■ **PROVIDED PASSAGE**:
==========
And there will only be more of this type of collaboration, Marrone said.

“Having that kind of impact is what excites everyone at research institutions. And in order to have that kind of impact, you have to reach out and collaborate with people who have different expertise,” Marrone said. “Whereas if you’re segregated or siloed into your discipline, you can only do so much.”

In this trial, newly diagnosed prostate cancer patients will be signing up to potentially take the statin simvastatin for eight weeks before getting surgery. Because there are so many statins in use, with some 35 million Americans taking them, it was important for participants in the study to all take the same statin, Marrone said.

The participants will be randomized so that half get the statin and half do not. After surgery, their tumors will be examined and compared between both groups. Because of the relatively short time frame that the participants will be taking the medication, Marrone doesn’t expect to see differences noticeable to the naked eye, like a difference in tumor size. Instead, they’ll be looking to see if the statin has influenced an anti-tumor immune response.

Regulatory T lymphocytes, or Tregs, prevent the body’s immune system from attacking its own organs and tissues. Normally a good thing, this system backfires when Tregs proliferate in the tumor microenvironment and suppress an immune response against the cancer.

The Tregs need a transcriptional regulator called yes-associated protein, or YAP, to do their jobs. Without YAP, they don’t do as good of a job at keeping the immune system at bay. At the same time, statin drugs have been shown to inhibit YAP. So upon examining the tumors, Marrone hopes to see that the patients who took statins have a more robust anti-tumor immune response because the Tregs were forced to stand down.
==========
■ **WHAT IS NEEDED**:
According to the passage about the prostate cancer trial, for how long will participants potentially take simvastatin before surgery?
==========
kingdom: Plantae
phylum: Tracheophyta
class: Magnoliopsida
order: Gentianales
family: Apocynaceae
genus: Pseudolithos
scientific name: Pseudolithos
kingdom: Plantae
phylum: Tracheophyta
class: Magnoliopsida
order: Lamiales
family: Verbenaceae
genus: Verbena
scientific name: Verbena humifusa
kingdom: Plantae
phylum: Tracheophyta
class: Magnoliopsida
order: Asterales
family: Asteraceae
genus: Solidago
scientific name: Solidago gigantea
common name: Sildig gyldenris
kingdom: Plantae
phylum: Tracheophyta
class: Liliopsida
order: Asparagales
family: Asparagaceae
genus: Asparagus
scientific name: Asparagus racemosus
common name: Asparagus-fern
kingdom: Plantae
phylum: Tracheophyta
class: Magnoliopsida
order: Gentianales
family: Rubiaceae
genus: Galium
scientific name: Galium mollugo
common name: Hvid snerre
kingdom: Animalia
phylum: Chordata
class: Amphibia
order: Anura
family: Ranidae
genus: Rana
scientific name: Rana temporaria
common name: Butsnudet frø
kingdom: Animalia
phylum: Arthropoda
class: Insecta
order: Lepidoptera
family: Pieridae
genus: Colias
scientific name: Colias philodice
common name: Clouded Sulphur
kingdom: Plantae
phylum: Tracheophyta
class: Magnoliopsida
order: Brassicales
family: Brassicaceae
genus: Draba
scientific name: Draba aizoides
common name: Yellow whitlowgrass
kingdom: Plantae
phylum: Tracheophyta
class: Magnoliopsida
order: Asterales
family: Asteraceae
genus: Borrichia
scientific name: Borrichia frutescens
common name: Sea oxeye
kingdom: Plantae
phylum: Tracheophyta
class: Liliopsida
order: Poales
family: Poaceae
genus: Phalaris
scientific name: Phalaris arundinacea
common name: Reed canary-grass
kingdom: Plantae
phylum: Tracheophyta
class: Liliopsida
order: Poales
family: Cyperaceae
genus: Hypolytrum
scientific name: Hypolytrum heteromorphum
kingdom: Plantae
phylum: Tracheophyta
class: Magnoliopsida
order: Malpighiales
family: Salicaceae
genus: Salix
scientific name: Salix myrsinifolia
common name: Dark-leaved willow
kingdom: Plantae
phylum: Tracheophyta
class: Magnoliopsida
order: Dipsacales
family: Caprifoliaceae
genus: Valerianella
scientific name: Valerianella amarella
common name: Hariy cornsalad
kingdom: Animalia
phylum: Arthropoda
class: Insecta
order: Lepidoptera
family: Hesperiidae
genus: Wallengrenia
==========
■ **PROBLEM SOLUTION**:
Eight weeks.